I just went back and looked at the OP. ::Emily Litella:: “Never mind.”
:o
First get the book. Then start frosting the bishop…
Wow if I were their father, I’d really be concerned about those kids.
2 teenage sons who are offended by lesbian sex ? What the heck is wrong with them?
Their father should saturate his kids with issues of Penthouse (sadly no longer publishhed) Club and other magazines, Internet porn and setting a television schedule that would include watching the movies they show on Cinemax and Showtime at 2:00 am.
That’s what I’d do.
I actually have a copy of the book in question. I’d say over two-thirds of it could be used as a general guide on how to give a woman pleasure without using a penis. It probably ought to be required reading for every heterosexual teenage boy.
Well she had a hard time thinking of a woman not as interested in Abert’s cock as she was (that royal slut).
When I think of all the people I have come across iin my life…and all the people who have come across me…
Actually, they’re variant names for the same place. You know, like Holland and the Netherlands, or China and Japan.
Penthouse still publishes. It went into bankruptcy in 2003, but corporations do that all the time without shutting down operations.
I’m still laughing!!!
Yeah, but you’ll probably need a spoon. (A ladle might be a little conspicuous in a public library.)
Maybe they were looking up militant lesbian academies?
If that tickles your fancy, I suggest renting Hedwig and the Angry Inch, where you can find that joke and many more, now for the low price of $19.99, a 30 DOLLAR value!
From the initial link
That, or she decided that making life safe for religious fanatics was getting too silly.
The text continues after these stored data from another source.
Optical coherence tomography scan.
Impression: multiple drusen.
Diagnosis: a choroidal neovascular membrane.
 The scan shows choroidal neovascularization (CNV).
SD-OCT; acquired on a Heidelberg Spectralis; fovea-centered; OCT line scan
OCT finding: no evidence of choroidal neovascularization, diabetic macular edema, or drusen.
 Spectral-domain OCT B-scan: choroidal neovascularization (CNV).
HRH Royal Slut if you don’t mind
Have some respect
No spoon, no ladle, just a piece of blotting paper
Hey we fought a war…two…so we wouldn’t have to have respect .
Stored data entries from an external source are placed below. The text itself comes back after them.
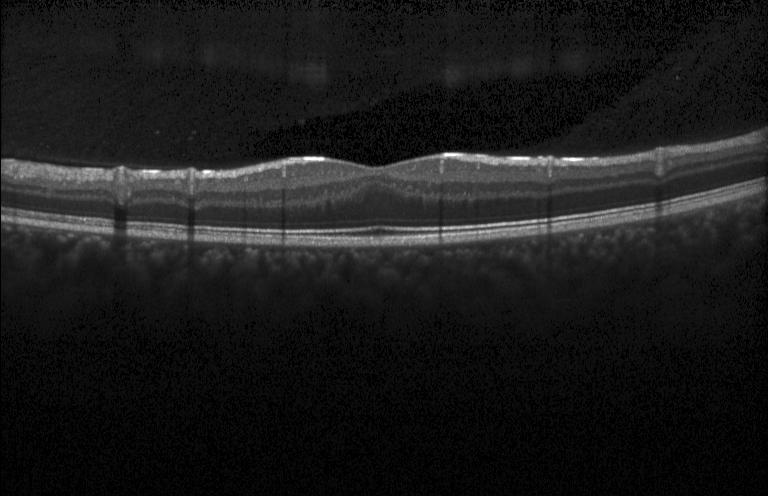

Acquired on a Heidelberg Spectralis. Horizontal scan through the fovea. Spectral-domain OCT. Optical coherence tomography scan — This B-scan demonstrates no choroidal neovascularization, diabetic macular edema, or drusen.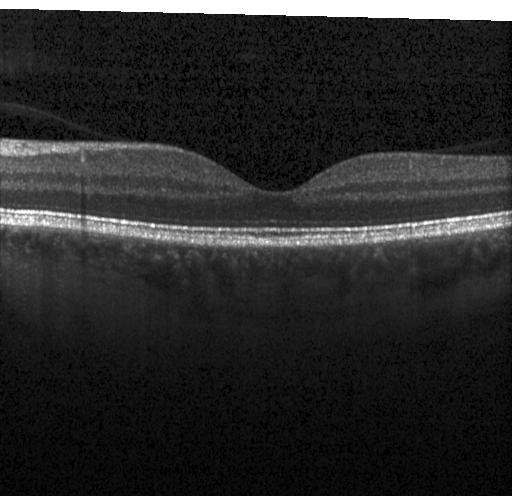
Finding: no choroidal neovascularization, no diabetic macular edema, and no drusen.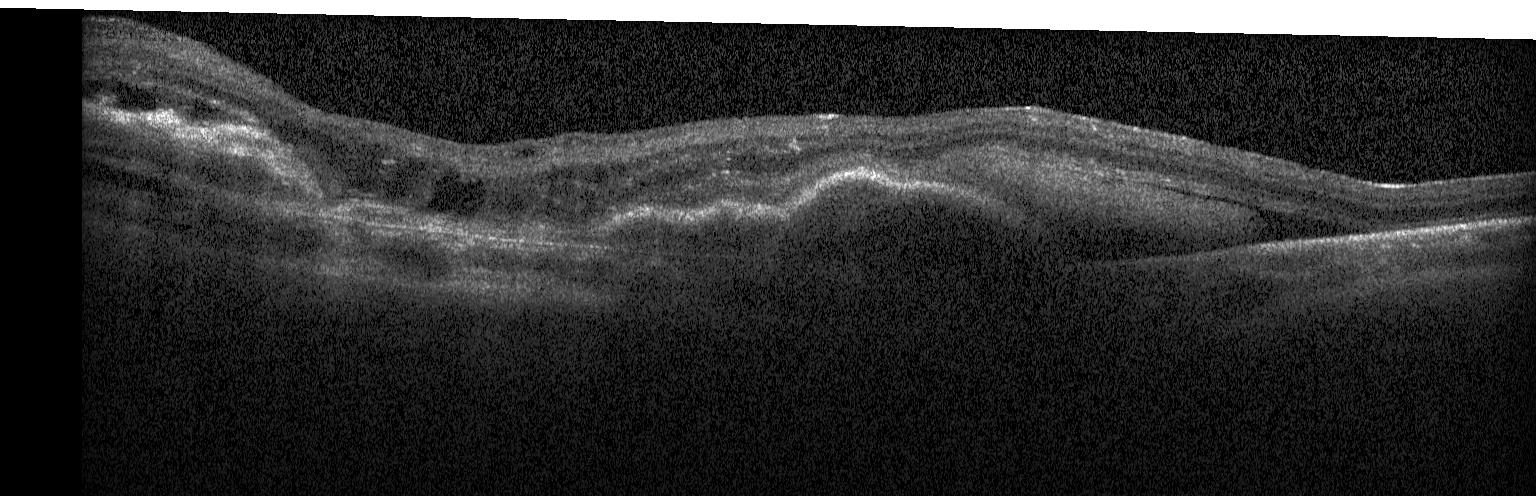
Through the macula. Retinal OCT cross-section
Diagnosis: CNV.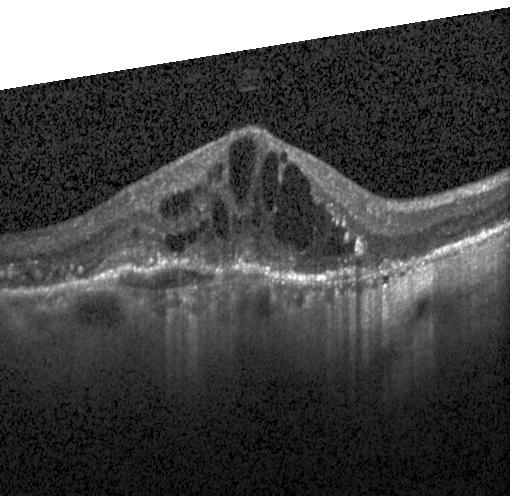

Retinal OCT cross-section, SD-OCT
The scan shows CNV.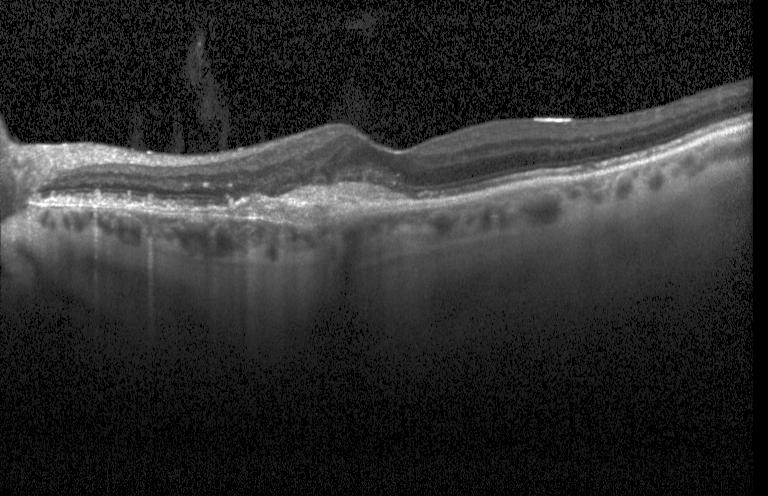
Finding: choroidal neovascularization (CNV).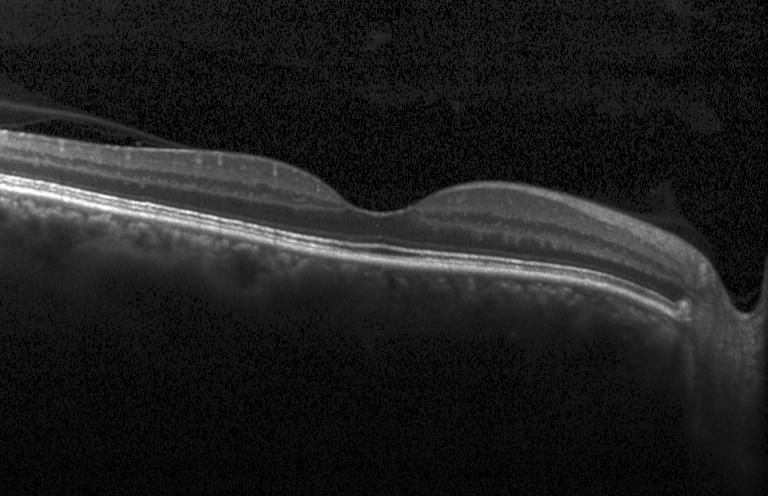
OCT B-scan, spectral-domain OCT, instrument: Heidelberg Spectralis
Assessment: no choroidal neovascularization, diabetic macular edema, or drusen.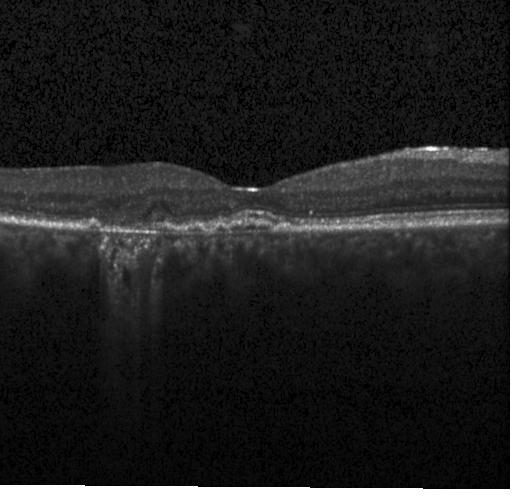 OCT B-scan, centered on the fovea, acquired on a Heidelberg Spectralis, SD-OCT
Finding: choroidal neovascularization (CNV).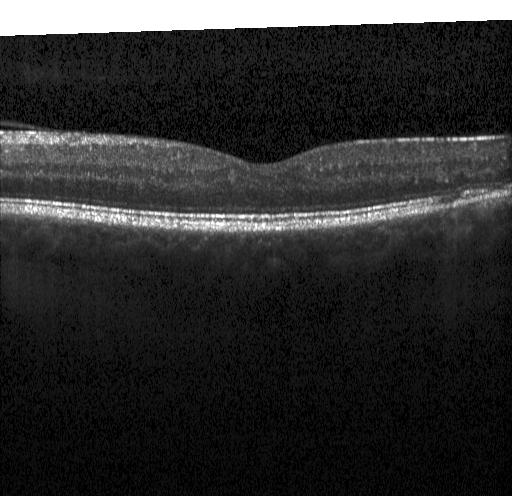 No evidence of CNV, DME, or drusen.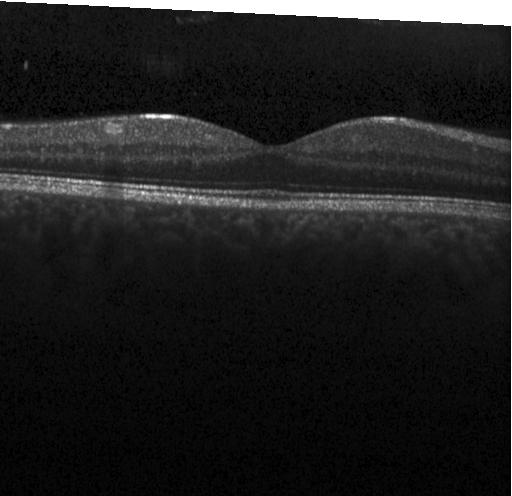
Heidelberg Spectralis, optical coherence tomography B-scan, spectral-domain optical coherence tomography — The scan shows no CNV, no DME, and no drusen.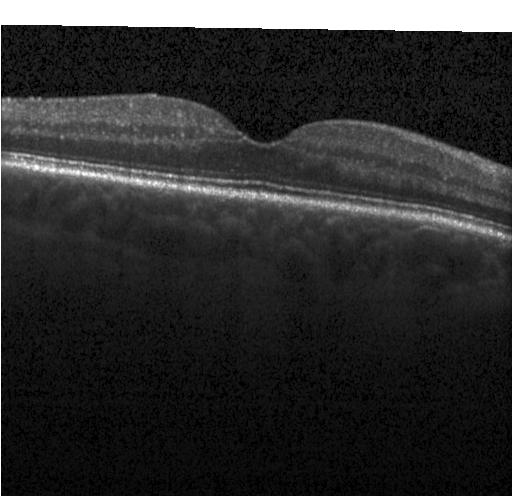
Impression: no choroidal neovascularization, diabetic macular edema, or drusen.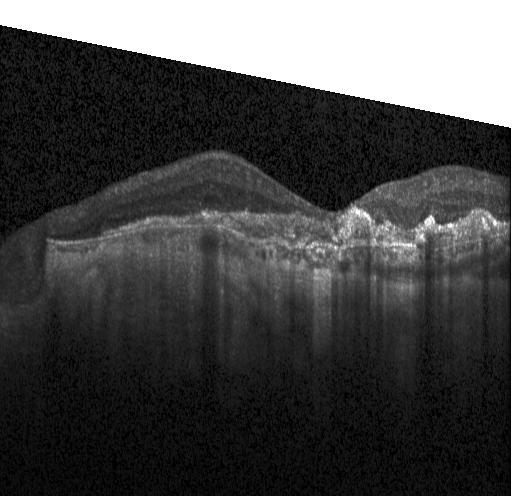 Optical coherence tomography B-scan
Impression: a choroidal neovascular membrane.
Can I call her HRH Lusty Wench?
I own a copy of The Whole Lesbian Sex Book. It’s mostly text; there isn’t more than one or two pictures per chapter. The pictures are drawings, not photographs, and they tend to be showing positions, not close-ups of girl parts. If you just flipped through the book, you might not even find a picture- you’d have to sit down and turn every page in order to see any images that might traumatize you even a little bit.
One thing that might be traumatic is that the artist makes an effort to make the drawings look like a variety of real women, rather than idealized women, so they include women of color, fat ladies, tatooed punk ladies, butch women, and so forth.
It’s all very tasteful, and I don’t think that this library is going to find what they seem to be looking for, a lesbian sex manual which doesn’t have pictures or descriptions of lesbians having sex.
Oh go on then seeing as how it’s you
One of my all time fave words that, “Wench”…brilliant
:eek: Hang the fiend!
Well, her business is probably less frustrating than having to defend the library’s support of free speech against these fanatical morons. I’m not surprised that they had a book on lesbian sex in a library, regardless of the location; the whole purpose of a library is to be a repository of information for the public.
Stoopid father and his ridiculous idea to sue a library. :rolleyes: He’d probably bitch and moan if that particular branch (and others) started closing because of the legal costs incurred in his lawsuit. “Where are my kids gonna get to see free books on Proper Things now?!?”